Understand why chromeWebSecurity: false is needed

[scottohara]

As described in the Cypress docs, same-origin policy can cause issues with cross-origin iframes etc.

However we don't use cross-origin iframes, navigate to other domains or perform any JS redirects. We're an SPA with client-side routing, and the URL never changes.

So it is unclear why we still need to set chromeWebSecurity: false in our cypress.json config?
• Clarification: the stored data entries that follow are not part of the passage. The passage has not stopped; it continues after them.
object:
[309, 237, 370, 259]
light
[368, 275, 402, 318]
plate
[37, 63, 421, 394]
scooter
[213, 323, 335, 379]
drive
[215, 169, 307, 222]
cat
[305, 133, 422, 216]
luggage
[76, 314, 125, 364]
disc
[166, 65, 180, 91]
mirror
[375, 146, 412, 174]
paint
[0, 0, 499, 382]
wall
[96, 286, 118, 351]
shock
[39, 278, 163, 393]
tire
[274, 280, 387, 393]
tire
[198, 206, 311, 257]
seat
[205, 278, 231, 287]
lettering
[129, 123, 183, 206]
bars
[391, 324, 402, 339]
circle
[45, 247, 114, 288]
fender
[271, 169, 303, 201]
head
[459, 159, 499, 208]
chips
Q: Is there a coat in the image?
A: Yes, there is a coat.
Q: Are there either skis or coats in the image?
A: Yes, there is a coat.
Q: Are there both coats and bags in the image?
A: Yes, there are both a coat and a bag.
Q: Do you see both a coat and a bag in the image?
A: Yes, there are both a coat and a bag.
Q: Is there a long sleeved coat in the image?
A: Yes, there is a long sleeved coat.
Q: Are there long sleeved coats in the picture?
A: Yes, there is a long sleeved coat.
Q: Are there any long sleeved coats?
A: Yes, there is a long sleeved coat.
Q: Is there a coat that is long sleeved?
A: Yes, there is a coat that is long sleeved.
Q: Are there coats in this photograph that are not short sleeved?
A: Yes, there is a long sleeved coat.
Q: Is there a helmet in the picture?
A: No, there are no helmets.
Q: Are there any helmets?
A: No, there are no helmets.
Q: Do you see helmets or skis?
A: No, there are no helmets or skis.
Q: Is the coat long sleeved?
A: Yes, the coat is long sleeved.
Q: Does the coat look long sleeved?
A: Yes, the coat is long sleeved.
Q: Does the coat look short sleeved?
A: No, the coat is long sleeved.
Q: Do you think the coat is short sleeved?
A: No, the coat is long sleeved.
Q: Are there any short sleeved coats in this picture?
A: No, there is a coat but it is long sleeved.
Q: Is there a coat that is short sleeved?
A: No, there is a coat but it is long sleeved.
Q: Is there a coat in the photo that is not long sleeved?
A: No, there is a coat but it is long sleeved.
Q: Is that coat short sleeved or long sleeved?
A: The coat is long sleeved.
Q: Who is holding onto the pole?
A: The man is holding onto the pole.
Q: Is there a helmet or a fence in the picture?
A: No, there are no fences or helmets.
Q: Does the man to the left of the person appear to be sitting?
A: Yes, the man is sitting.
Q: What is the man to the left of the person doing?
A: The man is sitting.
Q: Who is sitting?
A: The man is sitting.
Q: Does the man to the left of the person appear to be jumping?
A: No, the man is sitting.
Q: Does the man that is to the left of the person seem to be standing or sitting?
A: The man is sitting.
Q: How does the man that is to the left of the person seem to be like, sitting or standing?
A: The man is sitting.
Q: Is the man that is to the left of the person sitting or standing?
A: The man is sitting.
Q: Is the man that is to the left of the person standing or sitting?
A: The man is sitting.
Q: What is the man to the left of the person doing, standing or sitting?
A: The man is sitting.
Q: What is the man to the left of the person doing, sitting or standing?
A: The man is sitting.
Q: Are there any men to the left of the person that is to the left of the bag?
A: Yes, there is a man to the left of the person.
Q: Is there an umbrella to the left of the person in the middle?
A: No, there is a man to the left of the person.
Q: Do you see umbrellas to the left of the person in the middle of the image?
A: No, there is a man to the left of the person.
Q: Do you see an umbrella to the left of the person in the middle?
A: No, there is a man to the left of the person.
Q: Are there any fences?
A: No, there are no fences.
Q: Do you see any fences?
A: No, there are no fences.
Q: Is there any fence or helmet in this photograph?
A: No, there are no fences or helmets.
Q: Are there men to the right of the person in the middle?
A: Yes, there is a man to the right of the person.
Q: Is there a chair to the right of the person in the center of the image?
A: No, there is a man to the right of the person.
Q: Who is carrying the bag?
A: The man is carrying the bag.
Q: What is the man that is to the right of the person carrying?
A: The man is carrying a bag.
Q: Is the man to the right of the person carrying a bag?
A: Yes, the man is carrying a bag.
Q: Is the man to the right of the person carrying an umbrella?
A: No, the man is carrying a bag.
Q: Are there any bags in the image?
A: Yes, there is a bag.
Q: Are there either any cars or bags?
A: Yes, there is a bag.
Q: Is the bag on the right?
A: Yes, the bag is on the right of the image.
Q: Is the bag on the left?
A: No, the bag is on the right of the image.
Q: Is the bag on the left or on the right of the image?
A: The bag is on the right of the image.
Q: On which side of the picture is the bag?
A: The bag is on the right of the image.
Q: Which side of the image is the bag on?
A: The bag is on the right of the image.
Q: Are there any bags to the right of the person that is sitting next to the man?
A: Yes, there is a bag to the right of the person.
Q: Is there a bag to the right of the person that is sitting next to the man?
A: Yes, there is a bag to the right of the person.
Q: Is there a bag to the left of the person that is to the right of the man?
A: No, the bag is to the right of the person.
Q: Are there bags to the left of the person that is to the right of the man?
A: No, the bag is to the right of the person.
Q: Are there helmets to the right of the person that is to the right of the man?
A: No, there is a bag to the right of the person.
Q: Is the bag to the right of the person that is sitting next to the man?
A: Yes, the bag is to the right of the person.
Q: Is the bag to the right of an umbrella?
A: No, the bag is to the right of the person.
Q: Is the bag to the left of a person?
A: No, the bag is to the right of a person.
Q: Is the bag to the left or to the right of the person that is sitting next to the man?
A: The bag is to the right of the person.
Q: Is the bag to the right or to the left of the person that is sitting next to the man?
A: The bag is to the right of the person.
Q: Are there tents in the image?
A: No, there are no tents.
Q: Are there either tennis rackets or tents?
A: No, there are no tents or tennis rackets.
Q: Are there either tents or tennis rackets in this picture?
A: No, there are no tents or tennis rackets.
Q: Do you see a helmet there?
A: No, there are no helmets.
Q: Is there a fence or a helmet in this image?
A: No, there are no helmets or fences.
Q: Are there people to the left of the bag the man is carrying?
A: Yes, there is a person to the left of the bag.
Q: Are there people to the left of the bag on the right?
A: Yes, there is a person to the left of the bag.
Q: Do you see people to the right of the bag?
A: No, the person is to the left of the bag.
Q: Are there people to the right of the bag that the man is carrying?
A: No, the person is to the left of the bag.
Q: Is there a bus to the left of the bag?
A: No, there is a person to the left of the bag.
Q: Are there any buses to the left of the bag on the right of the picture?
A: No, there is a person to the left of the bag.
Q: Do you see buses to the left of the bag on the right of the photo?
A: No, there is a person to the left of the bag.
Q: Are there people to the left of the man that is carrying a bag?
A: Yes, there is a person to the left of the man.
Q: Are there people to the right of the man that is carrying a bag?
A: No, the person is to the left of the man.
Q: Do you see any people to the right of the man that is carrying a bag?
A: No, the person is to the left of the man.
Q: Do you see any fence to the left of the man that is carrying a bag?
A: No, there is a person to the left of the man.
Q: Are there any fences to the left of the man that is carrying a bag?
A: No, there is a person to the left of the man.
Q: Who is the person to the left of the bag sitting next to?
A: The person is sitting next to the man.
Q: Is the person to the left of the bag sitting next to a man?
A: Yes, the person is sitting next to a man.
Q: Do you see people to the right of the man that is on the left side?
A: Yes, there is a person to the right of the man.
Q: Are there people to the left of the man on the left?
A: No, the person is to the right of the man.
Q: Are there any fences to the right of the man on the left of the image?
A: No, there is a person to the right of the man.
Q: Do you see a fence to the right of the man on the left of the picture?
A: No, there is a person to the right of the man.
Without this setting, when calling cy.visit("/#!/some/route"); (which should not change the origin or do anything with iframes), we get the following error:

Would like to understand why Cypress thinks this is a cross-origin frame.

[scottohara]

Suspecting it may be something to do with the /#!/ in the path, also tried different combinations of:

// cypress.json - "baseUrl": "http://localhost:5000"

cy.visit("/#!/accounts");

// cypress.json - "baseUrl": "http://localhost:5000/#!"

cy.visit("/accounts");

// cypress.json - "baseUrl": "http://localhost:5000/#!/"

cy.visit("accounts");

Same result each time.

[scottohara]

On further inspection (after having removed & re-added chromeWebSecurity: false numerous times) is that setting this option controls the --disable-web-security command-line argument when launching Chrome:

https://github.com/cypress-io/cypress/blob/f79bdd665ada815fbfa238baac7a66c38d3b5d82/packages/server/lib/browsers/chrome.ts#L405-L408

In turn, this command-line argument controls numerous things in Chrom(e|ium), including CORS.

Another error we have seen is cannot set property name of which has only a getter, which is resolved by disabling web security.